WSJ Columnist Jenkins Gets Works-Council Law Wrong

Benjamin Sachs

Benjamin Sachs is the Kestnbaum Professor of Labor and Industry at Harvard Law School and a leading expert in the field of labor law and labor relations. He is also faculty director of the Center for Labor and a Just Economy. Professor Sachs teaches courses in labor law, employment law, and law and social change, and his writing focuses on union organizing and unions in American politics. Prior to joining the Harvard faculty in 2008, Professor Sachs was the Joseph Goldstein Fellow at Yale Law School.  From 2002-2006, he served as Assistant General Counsel of the Service Employees International Union (SEIU) in Washington, D.C.  Professor Sachs graduated from Yale Law School in 1998, and served as a judicial law clerk to the Honorable Stephen Reinhardt of the United States Court of Appeals for the Ninth Circuit. His writing has appeared in the Harvard Law Review, the Yale Law Journal, the Columbia Law Review, the New York Times and elsewhere.  Professor Sachs received the Yale Law School teaching award in 2007 and in 2013 received the Sacks-Freund Award for Teaching Excellence at Harvard Law School.  He can be reached at [email protected].

In yesterday’s Wall Street Journal, Holman Jenkins weighs in on the VW-UAW discussions about a German-style works council at VW’s plant in Chattanooga, TN.  Although the automaker and the union have concluded that such a council would be legal in the U.S. only in an already-unionized workplace, Jenkins asserts that this conclusion is simply a “handy interpretation” and one that is “extremely questionable.”  Why?  Because, writes Jenkins, “[f]reedom of contract exists in America.”  And, as to federal labor law’s ban on employer interference with labor organizations, Jenkins says only that “the law can’t stop employees of a company from consulting with employees of a company about company matters.”
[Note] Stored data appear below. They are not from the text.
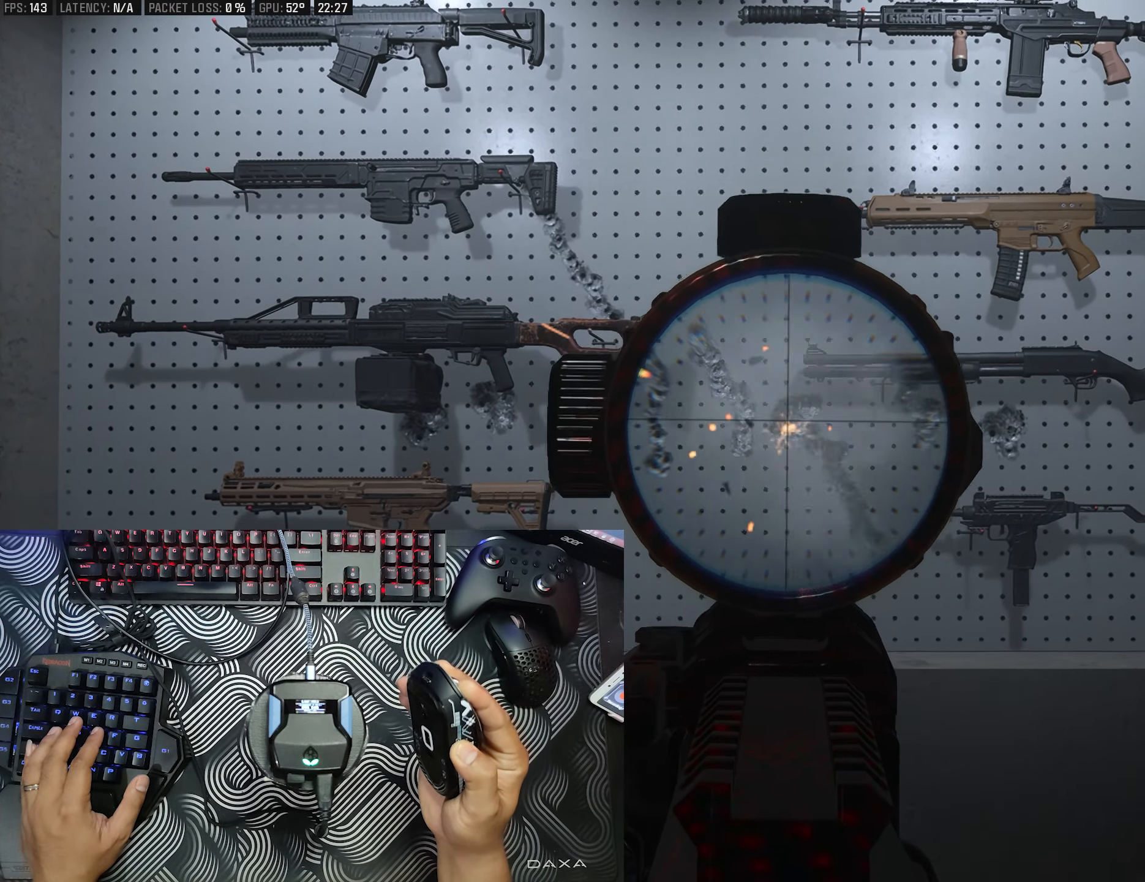
{"buttons": ["L2", "R2"], "left_stick": "center", "right_stick": "down", "events": []}
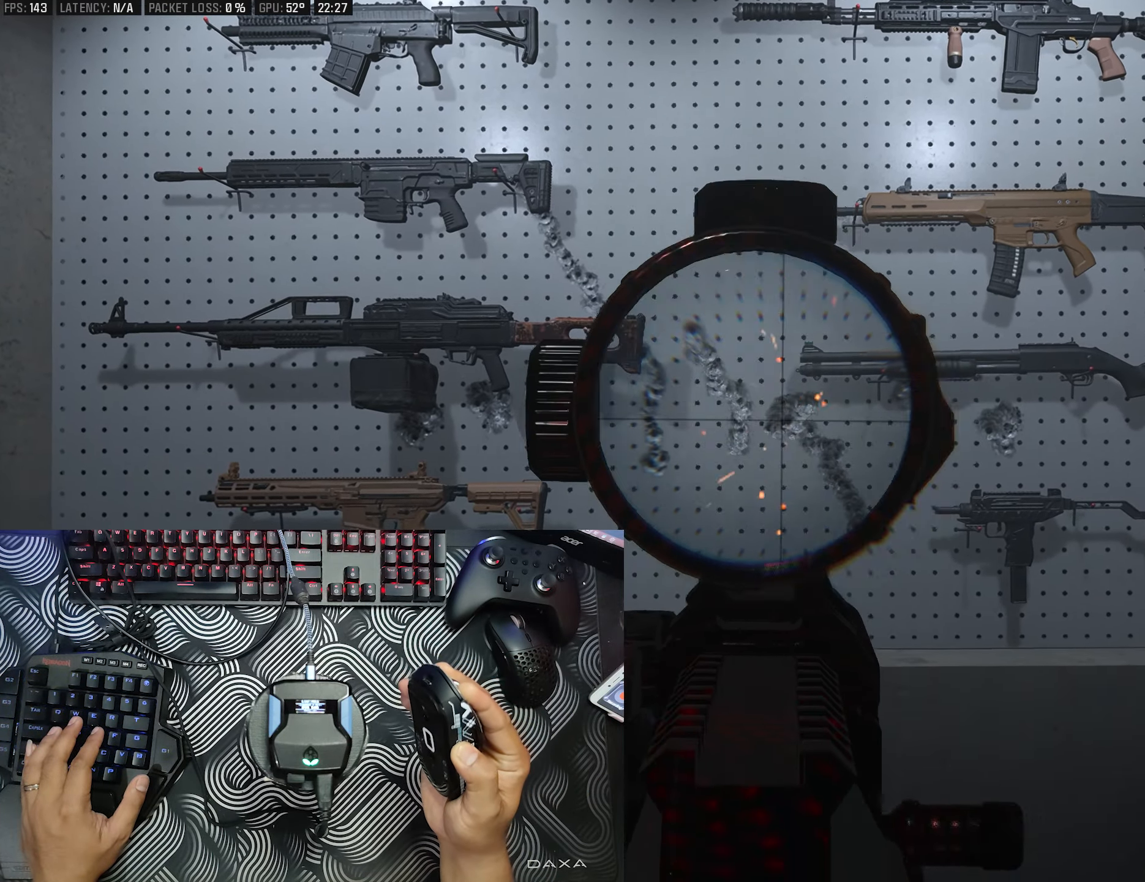
{"buttons": ["L2", "R2"], "left_stick": "center", "right_stick": "down", "events": []}
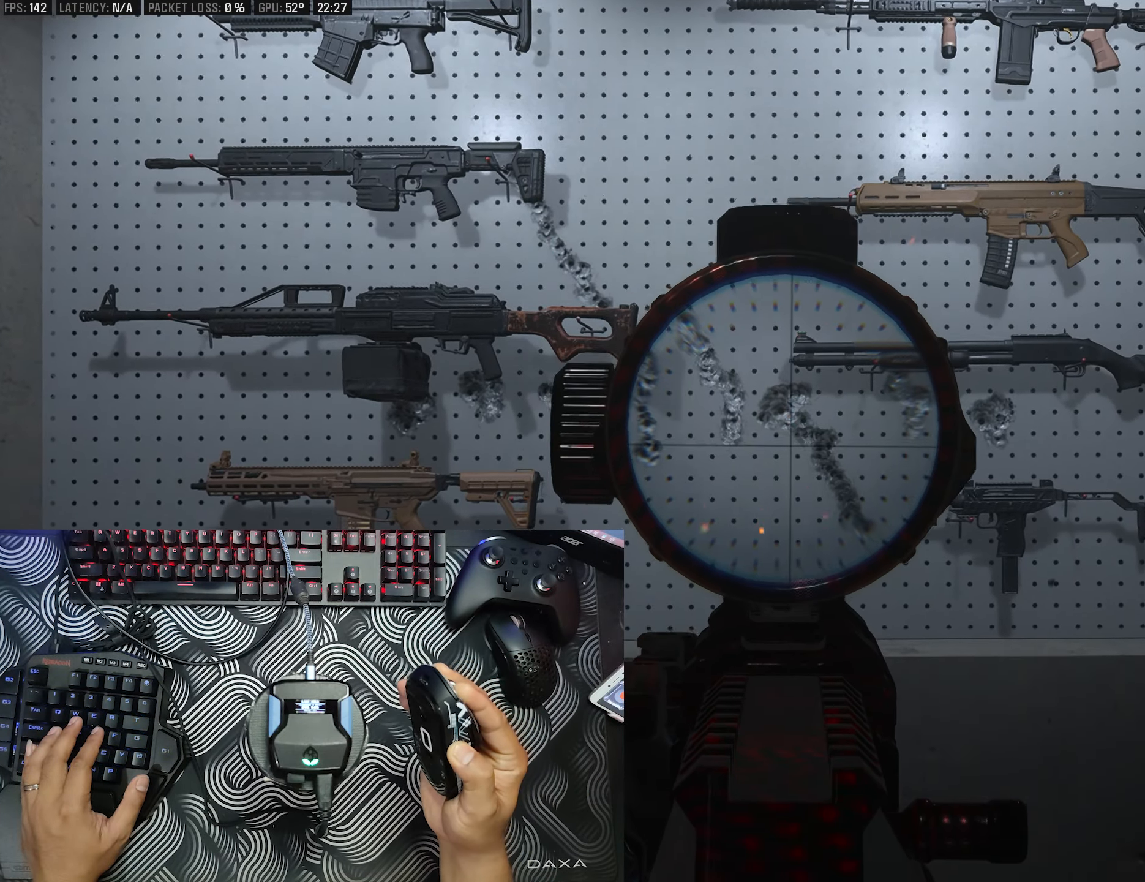
{"buttons": [], "left_stick": "center", "right_stick": "center", "events": [[367, "L2", "up"], [367, "right_stick", "center"], [400, "R2", "up"]]}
This is, to put it politely, a thin legal analysis.  It is true that, in general, we have freedom of contract in America.  But, whatever you think about its merits, the National Labor Relations Act makes a range of of workplace contracts illegal.  Perhaps the most obvious example is that in a unionized workplace an employer is prohibited from bargaining individual employment contracts with employees covered by a collective bargaining agreement.  More particularly relevant here, section 8(a)(2) of the Act makes it illegal for employers to establish, in non-union workplaces, a wide range of labor-management committees.  Over the last few decades, the NLRB has read 8(a)(2) as banning committees that: are established by management, involve employee participation, and deal with management on issues concerning wages, hours, or working conditions.  The leading case on the subject is Electromation.

A works council that followed the German model would meet this definition easily and would be prohibited if established by management in a nonunion workplace.  If, as Jenkins suggests, VW just “set up” such a council, there’s really no doubt that the employer would violate federal labor law.

Whether or not the law ought to prohibit works councils in non-union settings is a different question, and probably one worth debating at another time.  But that the law currently does prohibit management from establishing works councils in non-union settings is clear.